# chest and shoulders together?



## yabadabado (Nov 15, 2012)

Someone advised me to workout my chest and shoulders together. Does anyone try this? If so, what kind of results do you had?


----------



## AtomAnt (Nov 16, 2012)

It is standard with DC training and very very effective!

Given DC has low volume so you aren't putting a lot of stress on your rotators.  You'll also want to choose exercise that don't provide for tremendous congruency. So you wouldn't do too much that would stress the front delts and would avoid doing barbell movements for both chest and shoulders.


----------



## mastersensitive (Nov 16, 2012)

I wouldn't really recommend it especially if one of the bodypart is a laggin' bodypart.


----------



## tri-terror (Nov 16, 2012)

Depending on the rest of your split you could do it.  I personally like to train them with arms but you can certainly do chest/delts/tris.


----------



## dudcki27 (Nov 16, 2012)

We need a bit more info on your training split to see what would be best.


----------



## Muscleaddict83 (Nov 16, 2012)

I've done this quite a bit over the years. My favorite way to do it is a scheme with the general layout:

High Incline Press
Flat Press
Upright Row
Fly
Reverse Fly
Different Fly
Side Lateral

The format stays the same, but there are so many different variations of the exercises that it never gets old or stale.


----------



## AtomAnt (Nov 16, 2012)

Right now I am using the DC 3-way: Chest/Delts/Tris; Bis/Forearms/Back width/ Back thickness; Calves/Hams/Quads  Training 4 days per week.  This way I can use slightly more volume than the standard DC 2-way and bring up lagging parts.  Thus far I am really liking it.


----------



## Magnus82 (Nov 17, 2012)

I had rotator problems until i switched them to chest night. After 6 months, my shoulders felt great. Not sure if its the prexhausting or the warm up i get from doing chest first, but it has helped considerably. My shoulders have begun to get the coveted "capped" look, so i doubt i will ever go back.


----------



## ASHOP (Nov 17, 2012)

yabadabado said:


> Someone advised me to workout my chest and shoulders together. Does anyone try this? If so, what kind of results do you had?
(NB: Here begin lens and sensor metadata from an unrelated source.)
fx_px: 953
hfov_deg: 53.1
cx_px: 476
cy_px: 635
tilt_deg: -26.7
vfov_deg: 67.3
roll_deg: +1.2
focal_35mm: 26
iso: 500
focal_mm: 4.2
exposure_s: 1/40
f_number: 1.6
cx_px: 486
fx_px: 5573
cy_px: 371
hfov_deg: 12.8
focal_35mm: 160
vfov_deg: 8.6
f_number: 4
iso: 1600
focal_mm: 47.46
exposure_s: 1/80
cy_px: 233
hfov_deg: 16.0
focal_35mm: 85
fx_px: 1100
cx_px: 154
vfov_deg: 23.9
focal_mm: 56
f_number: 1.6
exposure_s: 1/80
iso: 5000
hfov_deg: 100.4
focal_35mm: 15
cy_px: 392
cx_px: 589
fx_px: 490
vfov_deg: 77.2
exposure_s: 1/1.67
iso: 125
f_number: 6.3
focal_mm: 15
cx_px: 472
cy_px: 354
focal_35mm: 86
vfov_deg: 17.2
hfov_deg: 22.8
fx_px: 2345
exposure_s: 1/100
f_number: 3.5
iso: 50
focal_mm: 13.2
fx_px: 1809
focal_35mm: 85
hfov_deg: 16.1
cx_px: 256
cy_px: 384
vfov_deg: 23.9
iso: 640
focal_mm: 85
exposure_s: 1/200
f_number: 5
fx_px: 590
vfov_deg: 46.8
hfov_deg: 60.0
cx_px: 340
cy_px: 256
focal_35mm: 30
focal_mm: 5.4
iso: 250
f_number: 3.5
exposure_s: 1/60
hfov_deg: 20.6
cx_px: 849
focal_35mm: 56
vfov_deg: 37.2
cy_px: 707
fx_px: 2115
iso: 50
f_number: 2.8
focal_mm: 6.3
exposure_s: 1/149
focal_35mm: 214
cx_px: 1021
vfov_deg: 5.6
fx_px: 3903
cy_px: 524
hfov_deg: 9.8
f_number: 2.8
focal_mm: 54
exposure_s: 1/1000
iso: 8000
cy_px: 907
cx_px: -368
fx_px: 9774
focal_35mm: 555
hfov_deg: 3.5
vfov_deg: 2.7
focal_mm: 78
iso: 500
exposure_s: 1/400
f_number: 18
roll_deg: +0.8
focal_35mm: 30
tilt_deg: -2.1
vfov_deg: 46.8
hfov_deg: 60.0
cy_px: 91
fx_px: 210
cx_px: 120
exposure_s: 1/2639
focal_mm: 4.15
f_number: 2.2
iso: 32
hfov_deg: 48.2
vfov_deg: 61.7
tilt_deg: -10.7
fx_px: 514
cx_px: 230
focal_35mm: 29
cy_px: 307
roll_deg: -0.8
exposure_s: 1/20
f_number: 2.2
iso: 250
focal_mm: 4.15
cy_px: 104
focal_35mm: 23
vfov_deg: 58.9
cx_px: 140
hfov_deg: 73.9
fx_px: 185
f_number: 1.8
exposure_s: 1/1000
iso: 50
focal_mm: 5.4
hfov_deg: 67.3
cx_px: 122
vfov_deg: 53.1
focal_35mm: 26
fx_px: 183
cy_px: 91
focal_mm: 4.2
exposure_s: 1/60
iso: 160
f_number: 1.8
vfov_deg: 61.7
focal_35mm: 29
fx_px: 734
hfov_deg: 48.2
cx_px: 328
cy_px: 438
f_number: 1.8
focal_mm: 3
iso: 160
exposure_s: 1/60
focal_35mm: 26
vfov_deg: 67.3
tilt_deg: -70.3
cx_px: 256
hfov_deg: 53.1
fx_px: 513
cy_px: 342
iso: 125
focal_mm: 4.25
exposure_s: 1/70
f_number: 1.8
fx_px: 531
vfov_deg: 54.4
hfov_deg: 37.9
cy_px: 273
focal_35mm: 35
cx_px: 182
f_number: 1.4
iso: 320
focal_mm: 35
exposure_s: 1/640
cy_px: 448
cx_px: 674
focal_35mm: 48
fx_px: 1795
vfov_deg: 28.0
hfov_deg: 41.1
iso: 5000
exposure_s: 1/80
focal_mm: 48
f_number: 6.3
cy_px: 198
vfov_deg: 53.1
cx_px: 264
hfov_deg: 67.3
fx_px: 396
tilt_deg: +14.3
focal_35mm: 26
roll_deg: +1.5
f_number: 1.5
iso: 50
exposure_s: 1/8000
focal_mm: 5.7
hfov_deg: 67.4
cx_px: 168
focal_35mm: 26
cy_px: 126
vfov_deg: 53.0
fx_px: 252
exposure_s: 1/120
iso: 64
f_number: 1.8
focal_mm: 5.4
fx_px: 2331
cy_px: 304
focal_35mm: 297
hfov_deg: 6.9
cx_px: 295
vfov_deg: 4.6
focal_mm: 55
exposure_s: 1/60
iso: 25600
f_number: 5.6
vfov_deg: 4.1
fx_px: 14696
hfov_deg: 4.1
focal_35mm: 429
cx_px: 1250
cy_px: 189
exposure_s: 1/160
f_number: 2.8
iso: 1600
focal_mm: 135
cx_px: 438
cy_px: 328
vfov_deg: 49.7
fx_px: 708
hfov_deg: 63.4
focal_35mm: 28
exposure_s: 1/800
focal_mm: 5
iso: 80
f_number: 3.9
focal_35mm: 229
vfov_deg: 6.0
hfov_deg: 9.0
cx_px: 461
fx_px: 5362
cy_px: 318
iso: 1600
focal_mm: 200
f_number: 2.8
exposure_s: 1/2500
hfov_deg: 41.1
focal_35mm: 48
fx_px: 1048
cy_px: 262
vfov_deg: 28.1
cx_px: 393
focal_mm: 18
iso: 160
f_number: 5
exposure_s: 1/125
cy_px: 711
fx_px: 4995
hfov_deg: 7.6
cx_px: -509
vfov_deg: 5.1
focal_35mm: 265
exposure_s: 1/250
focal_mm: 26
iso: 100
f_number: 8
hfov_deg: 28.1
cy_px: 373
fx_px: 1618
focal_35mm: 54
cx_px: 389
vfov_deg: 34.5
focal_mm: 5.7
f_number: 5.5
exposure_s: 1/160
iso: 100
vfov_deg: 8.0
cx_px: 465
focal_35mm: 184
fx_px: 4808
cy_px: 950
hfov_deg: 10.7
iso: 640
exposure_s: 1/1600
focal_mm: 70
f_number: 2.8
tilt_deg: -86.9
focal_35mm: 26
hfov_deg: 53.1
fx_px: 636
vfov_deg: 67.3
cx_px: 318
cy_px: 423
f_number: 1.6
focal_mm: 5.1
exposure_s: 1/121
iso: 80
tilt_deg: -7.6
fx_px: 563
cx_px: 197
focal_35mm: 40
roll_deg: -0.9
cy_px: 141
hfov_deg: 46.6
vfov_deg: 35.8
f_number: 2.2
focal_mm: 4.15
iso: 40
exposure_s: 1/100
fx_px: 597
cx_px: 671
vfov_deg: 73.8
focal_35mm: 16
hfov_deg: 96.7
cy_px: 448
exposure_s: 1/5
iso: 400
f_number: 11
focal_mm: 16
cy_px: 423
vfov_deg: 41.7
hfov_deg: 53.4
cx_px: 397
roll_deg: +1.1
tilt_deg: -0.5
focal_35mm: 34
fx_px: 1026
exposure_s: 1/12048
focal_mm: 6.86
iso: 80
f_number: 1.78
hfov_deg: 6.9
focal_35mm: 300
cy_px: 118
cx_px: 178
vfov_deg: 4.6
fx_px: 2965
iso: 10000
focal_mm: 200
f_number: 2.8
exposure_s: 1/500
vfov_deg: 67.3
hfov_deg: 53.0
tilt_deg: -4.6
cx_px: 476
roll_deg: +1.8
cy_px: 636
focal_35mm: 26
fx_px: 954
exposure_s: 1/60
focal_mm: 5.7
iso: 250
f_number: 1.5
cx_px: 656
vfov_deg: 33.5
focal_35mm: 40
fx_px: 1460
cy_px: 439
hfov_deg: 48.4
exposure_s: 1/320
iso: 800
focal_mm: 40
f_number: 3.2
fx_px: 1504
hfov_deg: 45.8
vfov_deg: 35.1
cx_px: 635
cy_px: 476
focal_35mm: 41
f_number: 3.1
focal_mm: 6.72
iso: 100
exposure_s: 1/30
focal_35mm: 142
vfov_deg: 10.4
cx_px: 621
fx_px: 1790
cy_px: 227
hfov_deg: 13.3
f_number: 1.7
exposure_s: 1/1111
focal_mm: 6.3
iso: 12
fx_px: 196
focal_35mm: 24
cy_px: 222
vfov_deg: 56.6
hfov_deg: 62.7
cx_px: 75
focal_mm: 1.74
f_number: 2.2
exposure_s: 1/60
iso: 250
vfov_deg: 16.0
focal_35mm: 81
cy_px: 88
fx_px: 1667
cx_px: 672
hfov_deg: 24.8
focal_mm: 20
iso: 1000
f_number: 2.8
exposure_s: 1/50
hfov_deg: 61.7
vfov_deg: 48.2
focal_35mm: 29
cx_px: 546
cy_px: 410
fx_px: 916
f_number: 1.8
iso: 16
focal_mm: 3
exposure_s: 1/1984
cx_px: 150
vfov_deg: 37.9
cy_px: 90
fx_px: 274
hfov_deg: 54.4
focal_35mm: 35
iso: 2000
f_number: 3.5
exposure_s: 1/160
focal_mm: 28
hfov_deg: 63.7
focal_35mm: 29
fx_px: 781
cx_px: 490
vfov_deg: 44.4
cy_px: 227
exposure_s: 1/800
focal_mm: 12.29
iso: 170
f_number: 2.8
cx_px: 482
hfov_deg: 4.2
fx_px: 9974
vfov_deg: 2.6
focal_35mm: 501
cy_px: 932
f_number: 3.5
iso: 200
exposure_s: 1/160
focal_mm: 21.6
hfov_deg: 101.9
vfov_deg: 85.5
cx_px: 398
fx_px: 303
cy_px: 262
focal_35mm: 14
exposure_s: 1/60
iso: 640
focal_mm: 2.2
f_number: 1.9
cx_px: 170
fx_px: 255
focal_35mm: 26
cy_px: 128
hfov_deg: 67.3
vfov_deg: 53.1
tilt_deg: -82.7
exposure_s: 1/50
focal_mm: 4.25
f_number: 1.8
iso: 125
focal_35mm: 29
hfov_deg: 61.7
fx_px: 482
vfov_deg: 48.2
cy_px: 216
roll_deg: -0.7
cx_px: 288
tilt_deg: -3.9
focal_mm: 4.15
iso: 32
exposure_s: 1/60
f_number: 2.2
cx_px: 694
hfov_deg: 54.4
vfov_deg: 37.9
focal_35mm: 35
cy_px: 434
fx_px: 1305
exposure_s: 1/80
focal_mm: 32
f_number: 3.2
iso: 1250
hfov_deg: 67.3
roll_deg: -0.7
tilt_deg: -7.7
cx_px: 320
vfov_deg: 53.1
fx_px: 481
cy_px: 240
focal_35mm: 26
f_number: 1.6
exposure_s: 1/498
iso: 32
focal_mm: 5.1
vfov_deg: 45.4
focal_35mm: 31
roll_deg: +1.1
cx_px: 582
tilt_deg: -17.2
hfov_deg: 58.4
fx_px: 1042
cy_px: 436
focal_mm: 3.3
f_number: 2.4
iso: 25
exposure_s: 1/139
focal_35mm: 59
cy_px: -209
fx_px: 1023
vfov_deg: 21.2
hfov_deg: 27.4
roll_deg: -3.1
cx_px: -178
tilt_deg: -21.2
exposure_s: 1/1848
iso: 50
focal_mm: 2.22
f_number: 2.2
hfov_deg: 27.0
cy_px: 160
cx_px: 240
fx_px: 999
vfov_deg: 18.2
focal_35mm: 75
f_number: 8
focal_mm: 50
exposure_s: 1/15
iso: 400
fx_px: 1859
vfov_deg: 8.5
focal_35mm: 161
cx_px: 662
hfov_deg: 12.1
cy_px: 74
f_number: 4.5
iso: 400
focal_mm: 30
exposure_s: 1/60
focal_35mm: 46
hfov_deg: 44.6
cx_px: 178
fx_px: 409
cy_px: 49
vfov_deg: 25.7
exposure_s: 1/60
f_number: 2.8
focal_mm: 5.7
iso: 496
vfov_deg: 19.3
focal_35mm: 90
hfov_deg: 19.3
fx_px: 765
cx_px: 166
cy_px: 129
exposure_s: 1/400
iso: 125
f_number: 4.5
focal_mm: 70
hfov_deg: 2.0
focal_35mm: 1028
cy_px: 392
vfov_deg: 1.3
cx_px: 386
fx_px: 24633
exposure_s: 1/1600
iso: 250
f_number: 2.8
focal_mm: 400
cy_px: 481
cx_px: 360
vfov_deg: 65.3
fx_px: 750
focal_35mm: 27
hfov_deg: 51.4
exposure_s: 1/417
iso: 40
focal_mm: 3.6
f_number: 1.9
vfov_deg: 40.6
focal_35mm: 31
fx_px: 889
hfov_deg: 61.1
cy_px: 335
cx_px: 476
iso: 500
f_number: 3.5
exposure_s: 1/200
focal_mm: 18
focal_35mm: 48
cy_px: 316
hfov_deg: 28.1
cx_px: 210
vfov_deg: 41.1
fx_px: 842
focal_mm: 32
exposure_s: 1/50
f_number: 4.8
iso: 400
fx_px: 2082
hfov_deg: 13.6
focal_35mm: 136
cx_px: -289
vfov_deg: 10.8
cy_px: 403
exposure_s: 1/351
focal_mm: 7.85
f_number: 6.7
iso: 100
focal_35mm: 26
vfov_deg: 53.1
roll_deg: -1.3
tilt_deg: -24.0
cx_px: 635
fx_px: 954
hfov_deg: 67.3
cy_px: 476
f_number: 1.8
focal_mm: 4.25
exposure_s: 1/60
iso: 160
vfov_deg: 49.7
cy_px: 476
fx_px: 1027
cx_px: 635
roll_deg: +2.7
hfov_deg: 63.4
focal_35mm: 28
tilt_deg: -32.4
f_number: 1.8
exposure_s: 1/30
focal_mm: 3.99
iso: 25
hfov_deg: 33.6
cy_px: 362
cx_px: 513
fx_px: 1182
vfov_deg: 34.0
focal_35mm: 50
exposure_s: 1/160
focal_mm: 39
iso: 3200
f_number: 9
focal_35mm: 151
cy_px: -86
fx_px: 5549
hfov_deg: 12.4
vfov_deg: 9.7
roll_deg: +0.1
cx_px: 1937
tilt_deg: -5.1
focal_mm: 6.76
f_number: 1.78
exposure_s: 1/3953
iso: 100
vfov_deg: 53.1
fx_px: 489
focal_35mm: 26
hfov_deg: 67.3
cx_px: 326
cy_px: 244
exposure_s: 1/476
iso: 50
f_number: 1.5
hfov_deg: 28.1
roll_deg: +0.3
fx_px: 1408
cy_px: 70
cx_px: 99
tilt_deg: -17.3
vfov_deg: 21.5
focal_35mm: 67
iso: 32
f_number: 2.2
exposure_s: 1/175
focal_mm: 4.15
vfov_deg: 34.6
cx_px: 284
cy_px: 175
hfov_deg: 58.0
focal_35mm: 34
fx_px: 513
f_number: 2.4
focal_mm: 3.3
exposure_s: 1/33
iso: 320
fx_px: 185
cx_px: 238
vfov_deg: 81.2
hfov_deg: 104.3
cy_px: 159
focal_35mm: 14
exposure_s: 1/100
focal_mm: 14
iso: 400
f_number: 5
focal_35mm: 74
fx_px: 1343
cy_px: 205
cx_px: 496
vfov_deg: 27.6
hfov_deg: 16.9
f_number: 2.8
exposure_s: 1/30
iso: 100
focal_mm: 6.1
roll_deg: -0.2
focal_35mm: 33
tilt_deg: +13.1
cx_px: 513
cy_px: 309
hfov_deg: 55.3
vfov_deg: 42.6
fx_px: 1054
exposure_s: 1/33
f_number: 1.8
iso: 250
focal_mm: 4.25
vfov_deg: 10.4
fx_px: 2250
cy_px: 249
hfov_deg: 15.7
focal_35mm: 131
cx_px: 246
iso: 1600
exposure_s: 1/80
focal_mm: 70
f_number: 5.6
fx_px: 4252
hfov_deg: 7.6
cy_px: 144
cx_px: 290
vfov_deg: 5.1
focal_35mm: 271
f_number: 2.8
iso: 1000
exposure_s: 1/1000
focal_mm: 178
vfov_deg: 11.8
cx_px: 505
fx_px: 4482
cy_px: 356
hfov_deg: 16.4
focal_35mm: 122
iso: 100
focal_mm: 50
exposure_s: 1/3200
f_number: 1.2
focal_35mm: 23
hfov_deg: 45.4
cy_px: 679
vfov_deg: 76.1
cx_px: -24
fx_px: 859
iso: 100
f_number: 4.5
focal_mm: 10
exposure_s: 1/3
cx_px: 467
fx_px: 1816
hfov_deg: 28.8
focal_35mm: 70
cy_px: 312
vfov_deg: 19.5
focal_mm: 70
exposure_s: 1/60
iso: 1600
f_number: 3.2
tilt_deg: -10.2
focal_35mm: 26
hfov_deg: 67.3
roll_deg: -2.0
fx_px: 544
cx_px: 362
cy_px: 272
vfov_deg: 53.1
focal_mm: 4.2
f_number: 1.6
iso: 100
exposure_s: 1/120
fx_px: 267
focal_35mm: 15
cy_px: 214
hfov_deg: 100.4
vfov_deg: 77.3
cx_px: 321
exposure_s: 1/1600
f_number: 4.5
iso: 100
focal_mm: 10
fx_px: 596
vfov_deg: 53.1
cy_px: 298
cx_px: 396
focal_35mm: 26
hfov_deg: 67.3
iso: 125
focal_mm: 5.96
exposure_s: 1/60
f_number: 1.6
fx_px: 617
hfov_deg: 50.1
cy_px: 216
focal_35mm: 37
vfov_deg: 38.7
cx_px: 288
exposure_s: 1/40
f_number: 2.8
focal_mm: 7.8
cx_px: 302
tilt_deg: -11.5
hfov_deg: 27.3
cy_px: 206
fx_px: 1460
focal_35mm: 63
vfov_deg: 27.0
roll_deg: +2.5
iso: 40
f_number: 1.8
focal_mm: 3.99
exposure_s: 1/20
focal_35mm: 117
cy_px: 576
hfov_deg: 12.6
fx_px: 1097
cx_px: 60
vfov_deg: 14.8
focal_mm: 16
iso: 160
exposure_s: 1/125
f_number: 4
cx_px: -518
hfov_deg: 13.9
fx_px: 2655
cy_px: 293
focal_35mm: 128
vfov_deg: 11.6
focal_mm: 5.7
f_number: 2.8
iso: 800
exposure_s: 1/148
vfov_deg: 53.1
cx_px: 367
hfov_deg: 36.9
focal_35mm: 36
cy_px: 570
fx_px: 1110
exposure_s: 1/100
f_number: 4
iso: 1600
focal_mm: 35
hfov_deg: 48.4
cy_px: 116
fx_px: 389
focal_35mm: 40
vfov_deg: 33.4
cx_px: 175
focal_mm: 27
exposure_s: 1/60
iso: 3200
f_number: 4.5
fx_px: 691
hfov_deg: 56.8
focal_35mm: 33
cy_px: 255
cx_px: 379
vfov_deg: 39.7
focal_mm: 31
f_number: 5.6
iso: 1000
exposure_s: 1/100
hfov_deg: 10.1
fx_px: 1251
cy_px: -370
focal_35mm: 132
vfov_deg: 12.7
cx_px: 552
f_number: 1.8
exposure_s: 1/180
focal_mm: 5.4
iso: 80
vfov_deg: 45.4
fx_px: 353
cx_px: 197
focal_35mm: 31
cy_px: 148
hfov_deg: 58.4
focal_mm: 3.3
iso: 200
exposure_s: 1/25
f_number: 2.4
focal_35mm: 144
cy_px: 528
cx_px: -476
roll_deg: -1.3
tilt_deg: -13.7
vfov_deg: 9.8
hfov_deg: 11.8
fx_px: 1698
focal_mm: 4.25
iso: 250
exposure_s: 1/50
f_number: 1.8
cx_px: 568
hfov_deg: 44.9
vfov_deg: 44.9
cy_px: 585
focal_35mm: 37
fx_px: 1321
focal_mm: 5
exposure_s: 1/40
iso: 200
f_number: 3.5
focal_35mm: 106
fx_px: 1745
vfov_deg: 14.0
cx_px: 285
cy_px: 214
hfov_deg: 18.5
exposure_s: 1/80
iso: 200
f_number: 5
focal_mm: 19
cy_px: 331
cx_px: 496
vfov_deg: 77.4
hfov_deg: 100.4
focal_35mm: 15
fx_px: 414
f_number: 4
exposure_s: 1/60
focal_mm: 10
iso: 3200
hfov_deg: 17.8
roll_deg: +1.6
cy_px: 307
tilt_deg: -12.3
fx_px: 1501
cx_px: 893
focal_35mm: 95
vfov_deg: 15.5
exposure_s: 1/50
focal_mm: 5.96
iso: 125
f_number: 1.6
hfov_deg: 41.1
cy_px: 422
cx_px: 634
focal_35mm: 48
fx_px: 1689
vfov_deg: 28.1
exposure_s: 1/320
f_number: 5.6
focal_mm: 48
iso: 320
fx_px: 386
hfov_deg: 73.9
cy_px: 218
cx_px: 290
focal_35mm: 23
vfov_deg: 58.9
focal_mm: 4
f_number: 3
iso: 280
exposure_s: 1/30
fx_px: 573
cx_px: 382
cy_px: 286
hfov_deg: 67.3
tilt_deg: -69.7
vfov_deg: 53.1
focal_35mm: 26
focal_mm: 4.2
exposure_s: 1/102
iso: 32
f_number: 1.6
I often train CHEST/SHOULDERS/TRICEPS on the same day. Its been real effective for me over the years.


----------



## AtomAnt (Nov 17, 2012)

ALIN said:


> I often train CHEST/SHOULDERS/TRICEPS on the same day. Its been real effective for me over the years.



I feel that another advantage of training them together is that it reduces carryover.  For example, breaking them over over the course of the week will activate the delts and tris on several days throughout the week indirectly but by keeping them together your can train them more frequently directly.


----------



## The Grim Repper (Nov 17, 2012)

dudcki27 said:


> We need a bit more info on your training split to see what would be best.



I'd like to hear which type of split is being used as well.  There are good arguments for doing chest and delts together (some have been mentioned here).  Personally, when I was ever trying to bring up one, I'd hold steady on the other somewhat to avoid tweaking anything and possibly stalling _both_ due to an injury.


----------



## ASHOP (Nov 18, 2012)

AtomAnt said:


> I feel that another advantage of training them together is that it reduces carryover.  For example, breaking them over over the course of the week will activate the delts and tris on several days throughout the week indirectly but by keeping them together your can train them more frequently directly.



Yes exactly,,,thats correct.


----------



## turbobusa (Nov 18, 2012)

Chest and shoulders were /are a fav of mine for about the last 30 yrs. I feel I have incurred less shoulder injuries due to training with that combo. My shoulders seem to be very warm and well lubed by the time chest work is completed. I do have a shoulder issue due to a bad motorcycle accident and the same still holds true. I can use less wt for direct shoulderwork and get great stimulation while avoiding injury.
This is true for me but something else may be better for you . Maybe give a couple other body part combos a try- carefully.
Thanks, T


----------



## doodoop (Nov 19, 2012)

Try it and see if you like it tho, but chances are you won't do it more than once.


----------



## whats_up (Nov 20, 2012)

I've worked chest, shoulders, and triceps on the same day and I have had good success with it.


----------



## thc (Nov 21, 2012)

whats_up said:


> I've worked chest, shoulders, and triceps on the same day and I have had good success with it.



Same here! it seems to giving me good progress man


----------



## yabadabado (Nov 23, 2012)

interesting info guys. thanks


----------